On 12/8/2017 3:14 PM, Junio C Hamano wrote:
Jeff Hostetler <git@xxxxxxxxxxxxxxxxx> writes:
From: Jeff Hostetler <jeffhost@xxxxxxxxxxxxx>
First draft of design document for partial clone feature.
Signed-off-by: Jeff Hostetler <jeffhost@xxxxxxxxxxxxx>
Signed-off-by: Jonathan Tan <jonathantanmy@xxxxxxxxxx>
---
Thanks.
+Non-Goals
+---------
+
+Partial clone is independent of and not intended to conflict with
+shallow-clone, refspec, or limited-ref mechanisms since these all operate
+at the DAG level whereas partial clone and fetch works *within* the set
+of commits already chosen for download.
It probably is not a huge deal (simply because it is about
"Non-Goals") but I have no idea what "refspec" and "limited-ref
mechanism" refer to in the above sentence, and I suspect many others
share the same puzzlement.
I'll reword this. There was a question on the list earlier about
having a filter for commits in addition to ones for blobs and trees.
I just wanted to emphasize that we already have ways to filter or
limit commits using --shallow-* or --single-branch in clone and 1 or
more '<refspec>' args in fetch.
+An object may be missing due to a partial clone or fetch, or missing due
+to repository corruption. To differentiate these cases, the local
+repository specially indicates packfiles obtained from the promisor
+remote. These "promisor packfiles" consist of a "<name>.promisor" file
+with arbitrary contents (like the "<name>.keep" files), in addition to
+their "<name>.pack" and "<name>.idx" files. (In the future, this ability
+may be extended to loose objects[a].)
+ ...
+Foot Notes
+----------
+
+[a] Remembering that loose objects are promisor objects is mainly
+ important for trees, since they may refer to promisor blobs that
+ the user does not have.

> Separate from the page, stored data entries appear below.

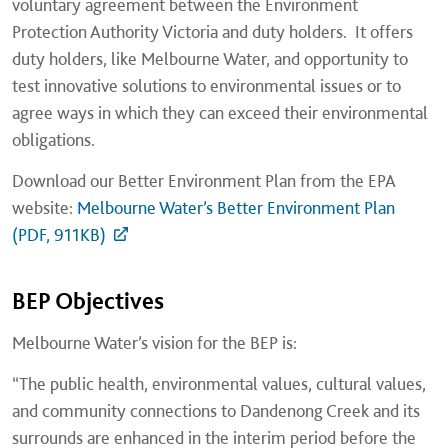
voluntary agreement between the Environment
Protection Authority Victoria and duty holders. It offers
duty holders, like Melbourne Water, and opportunity to
test innovative solutions to environmental issues or to
agree ways in which they can exceed their environmental
obligations.
Download our Better Environment Plan from the EPA
website:
Melbourne Water’s Better Environment Plan
(PDF, 911KB)
BEP Objectives
Melbourne Water’s vision for the BEP is:
“The public health, environmental values, cultural values,
and community connections to Dandenong Creek and its
surrounds are enhanced in the interim period before the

We do not need to mark loose blobs as
+ promisor because they do not refer to other objects.
I fail to see any logical link between the "loose" and "tree".

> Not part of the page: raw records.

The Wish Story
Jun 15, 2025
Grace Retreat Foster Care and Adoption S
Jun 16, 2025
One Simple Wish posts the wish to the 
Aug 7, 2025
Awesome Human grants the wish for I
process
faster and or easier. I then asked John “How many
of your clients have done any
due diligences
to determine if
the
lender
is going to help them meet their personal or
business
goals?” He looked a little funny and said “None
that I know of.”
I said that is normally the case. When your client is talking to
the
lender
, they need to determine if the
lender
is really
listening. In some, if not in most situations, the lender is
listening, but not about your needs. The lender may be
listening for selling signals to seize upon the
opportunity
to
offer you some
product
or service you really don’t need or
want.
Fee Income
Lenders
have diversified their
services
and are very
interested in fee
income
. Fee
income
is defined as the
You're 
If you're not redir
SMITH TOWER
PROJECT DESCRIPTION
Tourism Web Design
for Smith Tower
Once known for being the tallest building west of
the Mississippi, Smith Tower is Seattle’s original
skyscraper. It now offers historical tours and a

Putting it differently, I do not see why "tree" is so special.
A promisor pack that contains a tree but lacks blobs the tree refers
to would be sufficient to let us remember that these missing blobs
are not corruption. A loose commit or a tag that is somehow marked
as obtained from a promisor, if it can serve just like a commit or a
tag in a promisor pack to promise its direct pointee, would equally
be useful (if very inefficient).
In any case, I suspect "since they may refer to promisor blobs" is a
typo of "since they may refer to promised blobs".
right. good point. i was only thinking about the tree==>blob
relationship.
+- Currently, dynamic object fetching invokes fetch-pack for each item
+ because most algorithms stumble upon a missing object and need to have
+ it resolved before continuing their work. This may incur significant
+ overhead -- and multiple authentication requests -- if many objects are
+ needed.
+
+ We need to investigate use of a long-running process, such as proposed
+ in [5,6] to reduce process startup and overhead costs.
Also perhaps in some operations we can enumerate the objects we will
need upfront and ask for them in one go (e.g. "git log -p A..B" may
internally want to do "rev-list --objects A..B" to enumerate trees
and blobs that we may lack upfront). I do not think having the
other side guess is a good idea, though.
right.
+- We currently only promisor packfiles. We need to add support for
+ promisor loose objects as described earlier.
The earlier description was not convincing enough to feel the need
to me; at least not yet.
It seems like we need it if a promisor packfile gets unpacked for any
reason. But right, I'm not sure how urgent it is.
Thanks
Jeff